Task instructions — Going line by line through the data below, report how many lines include the word "front", with nothing added.

Data extract —
━━━━━━━━━━━━━━━━━━━━━━━━━━━━━━

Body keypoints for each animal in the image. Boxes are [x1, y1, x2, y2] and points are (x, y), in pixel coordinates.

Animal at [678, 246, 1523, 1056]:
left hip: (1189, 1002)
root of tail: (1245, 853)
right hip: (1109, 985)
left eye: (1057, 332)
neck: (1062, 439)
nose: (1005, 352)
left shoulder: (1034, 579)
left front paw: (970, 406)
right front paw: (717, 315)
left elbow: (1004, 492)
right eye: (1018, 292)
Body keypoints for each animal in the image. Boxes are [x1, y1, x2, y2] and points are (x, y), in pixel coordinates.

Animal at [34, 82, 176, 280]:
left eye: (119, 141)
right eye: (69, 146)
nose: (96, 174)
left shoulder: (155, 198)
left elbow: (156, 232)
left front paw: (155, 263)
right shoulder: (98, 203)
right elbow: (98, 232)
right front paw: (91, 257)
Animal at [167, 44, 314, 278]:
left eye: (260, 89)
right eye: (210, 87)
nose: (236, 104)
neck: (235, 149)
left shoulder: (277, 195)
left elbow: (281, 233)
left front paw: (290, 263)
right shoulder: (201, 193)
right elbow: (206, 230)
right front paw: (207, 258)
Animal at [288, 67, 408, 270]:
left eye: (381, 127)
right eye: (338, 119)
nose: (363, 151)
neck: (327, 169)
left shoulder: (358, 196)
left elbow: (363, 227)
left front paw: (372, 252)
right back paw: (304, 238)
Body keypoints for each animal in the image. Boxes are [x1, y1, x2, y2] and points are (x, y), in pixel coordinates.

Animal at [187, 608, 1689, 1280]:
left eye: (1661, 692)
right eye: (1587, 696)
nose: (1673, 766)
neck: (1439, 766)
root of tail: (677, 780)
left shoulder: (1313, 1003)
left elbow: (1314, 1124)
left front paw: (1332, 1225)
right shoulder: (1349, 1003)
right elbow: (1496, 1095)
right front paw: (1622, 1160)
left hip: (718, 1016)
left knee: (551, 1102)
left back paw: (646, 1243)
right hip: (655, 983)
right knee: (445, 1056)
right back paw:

━━━━━━━━━━━━━━━━━━━━━━━━━━━━━━

Result — 9